Online-only schools should have accreditation from the Distance Education Accrediting Commission, the Distance Education and Training Council, or the Accrediting Commission of Career Schools and Colleges but they should also hold regional accreditation.
Accreditation is an important part of the selection process. It adds value to a Bachelor of Science in Pharmacy degree by offering wider acceptance than degrees from non-accredited schools receive. Accreditation ensures employers and other reviewers of your educational background that you have a quality education in Pharmacy. It informs potential employers that the graduate has the expected level of education and knowledge to perform work in today's high-paced, technology-driven environments.
The Department of Education designates regional and national accreditation agencies.

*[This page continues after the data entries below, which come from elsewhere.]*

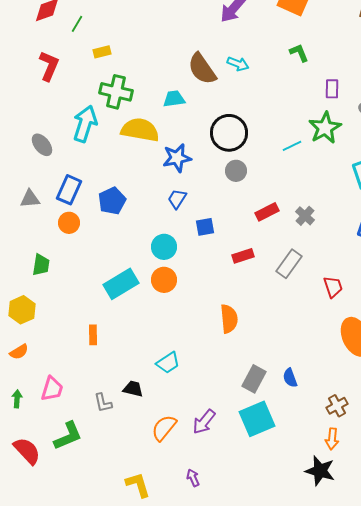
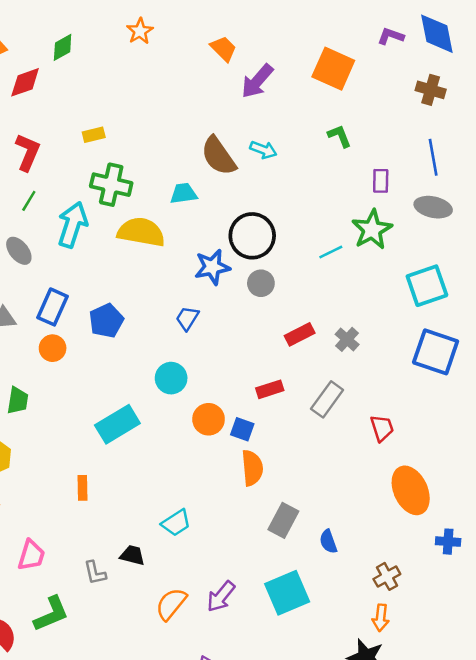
green line: (77, 24) -> (29, 201), moved
blue star: (177, 158) -> (212, 267), moved
blue square: (205, 227) -> (242, 429), moved, turned 30
orange circle: (164, 280) -> (209, 419), moved
gray rectangle: (254, 379) -> (283, 520), moved

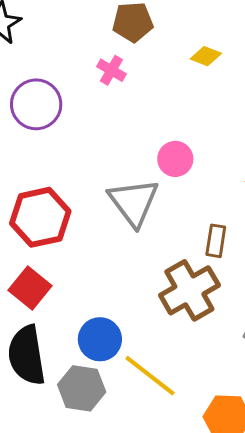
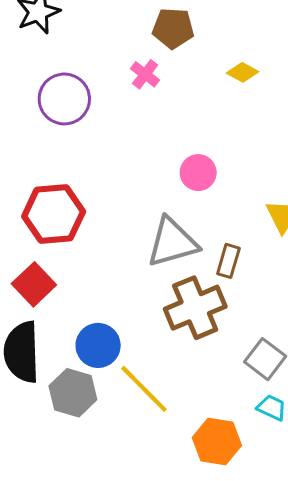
gray triangle: (134, 202) -> (172, 242), moved, turned 44

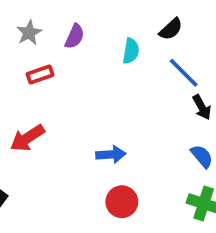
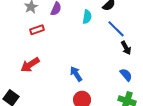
blue arrow: (111, 154) -> (76, 74), turned -119

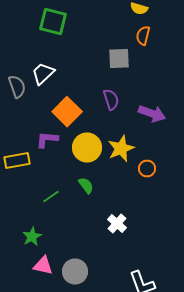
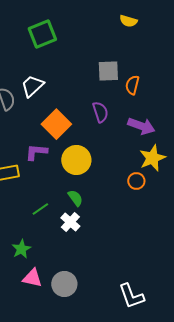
green square: (53, 22) -> (42, 34), turned -36
orange semicircle: (143, 36) -> (132, 85), moved
yellow star: (121, 148) -> (152, 158), moved
white cross: (117, 224) -> (70, 222), moved

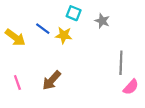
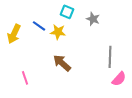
yellow arrow: (15, 37) -> (14, 34), turned 78
brown arrow: (52, 80) -> (62, 63), moved, turned 90
pink line: (17, 83) -> (25, 78), moved

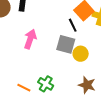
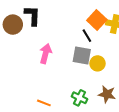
green cross: (46, 84) -> (79, 98), moved

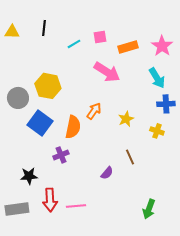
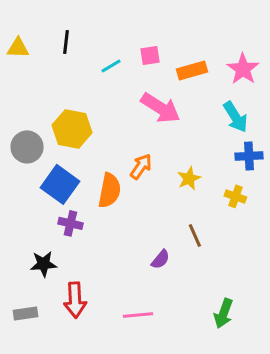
purple cross: (61, 155) -> (70, 223), moved, turned 35
pink line: (76, 206) -> (138, 315), moved
gray rectangle: (17, 209) -> (25, 313), size x0.7

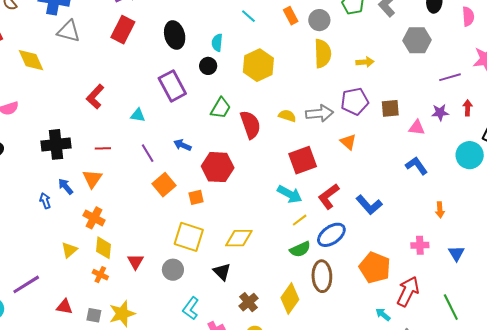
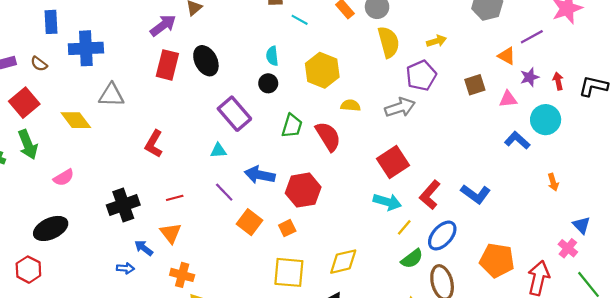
gray triangle: (69, 31) -> (111, 95), moved
black ellipse: (175, 35) -> (206, 61), moved
purple pentagon: (355, 101) -> (421, 75), moved
red arrow: (468, 108) -> (558, 81), moved
cyan triangle: (138, 115) -> (218, 151), moved
yellow semicircle: (287, 116) -> (351, 105), moved
orange triangle: (348, 142) -> (507, 56), moved
blue arrow: (182, 145) -> (260, 175), size x1.5
cyan circle: (470, 155) -> (546, 120), moved
blue arrow: (45, 201) -> (125, 268), turned 126
pink cross: (420, 245) -> (568, 248), moved, turned -36

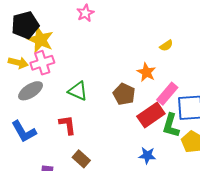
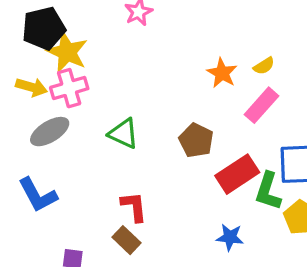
orange star: (146, 72) -> (222, 73), moved
pink rectangle: (167, 94) -> (262, 105), moved
red L-shape: (67, 125) -> (134, 207), moved

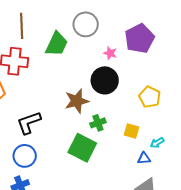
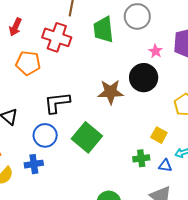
green trapezoid: (57, 44) -> (103, 30), turned 136
green cross: (98, 123) -> (141, 158), moved
green square: (82, 148) -> (87, 137), moved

It is also through this department that educational loans and grants are provided to college students. The federal policy is to limit student loans to schools and colleges with acceptable accreditation. Which means that, if your school isn't accredited, you will likely not be eligible to receive any financial aid. For many students, accreditation is key to getting funds to pay for the substantial costs of a degree in Pharmacy.
Colleges and universities generally charge per credit hour for Pharmacy courses. Multiply the cost by the number of credits you're taking for your total semester's financial commitment. Program fees may not be included in the stated tuition rate. If a university charges $331 per credit hour, multiply this by 12 or 15 (the number of credits you're taking per semester). For 12 credit hours, this is $3,972; for 15 credit hours, it's $4,965.
The College Board's Trends in Higher Education Series reported that the average cost of a four-year public Bachelor of Science in Pharmacy program was $9,970 if taken in-state. It was as much as $35,260 if taken at a private university or college. And be aware that, even if you are comfortable with the per credit hour cost of the program you are looking at, there will be other costs for fees, textbooks, and room and board if you live on campus.
Schools can provide valuable assistance for Pharmacy graduates that seek employment after graduation. The programs can be formal, such as job banks and employment centers that present graduating students and graduate credentials to prospective employers and host interviews.
Depending on the college, they may have resources that can enhance employment and career opportunities for their Pharmacy graduates. Most schools have an extended community of alumni, donors, and corporate and business support. Alumni groups offer opportunities for networking as well as for sharing information and experiences. The corporate and business community support may include opportunities for internships or other hands-on learning experiences.